__To do__
Copy the data below word for word, and leave out the pictures.

__Chart comprehension data__
┌──

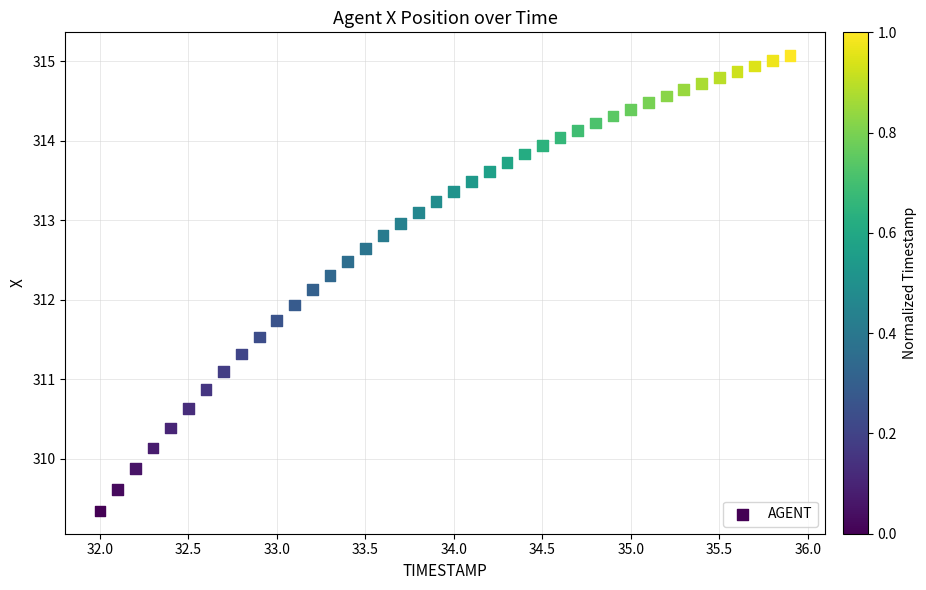

What is the range of X values (max minus min)?

3.9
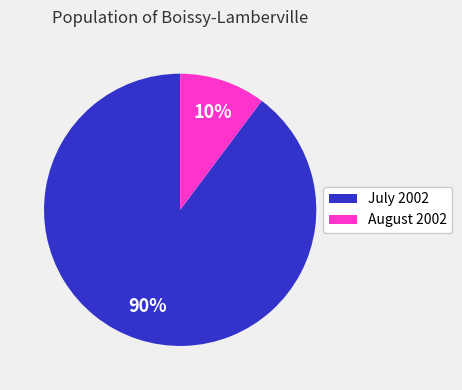

Does August 2002 represent more than half of the total?

No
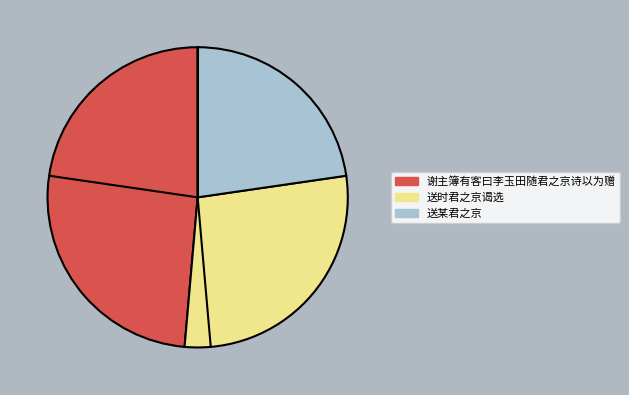

Rank the categories by value from highest to lowest.

谢主簿有客曰李玉田随君之京诗以为赠, 送时君之京谒选, 送某君之京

└──

__Output of the task__
What is the range of X values (max minus min)?

3.9

Does August 2002 represent more than half of the total?

No

Rank the categories by value from highest to lowest.

谢主簿有客曰李玉田随君之京诗以为赠, 送时君之京谒选, 送某君之京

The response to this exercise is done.